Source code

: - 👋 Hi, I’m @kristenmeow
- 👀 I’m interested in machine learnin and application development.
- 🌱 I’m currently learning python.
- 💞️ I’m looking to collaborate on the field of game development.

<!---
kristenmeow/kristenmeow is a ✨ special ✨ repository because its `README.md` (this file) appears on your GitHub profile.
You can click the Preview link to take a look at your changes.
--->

------------------------------------------------

Job =
Rewrite the records above, changing every "development" to "design" and leaving everything else unchanged.

Expected output =
Source code

: - 👋 Hi, I’m @kristenmeow
- 👀 I’m interested in machine learnin and application design.
- 🌱 I’m currently learning python.
- 💞️ I’m looking to collaborate on the field of game design.

<!---
kristenmeow/kristenmeow is a ✨ special ✨ repository because its `README.md` (this file) appears on your GitHub profile.
You can click the Preview link to take a look at your changes.
--->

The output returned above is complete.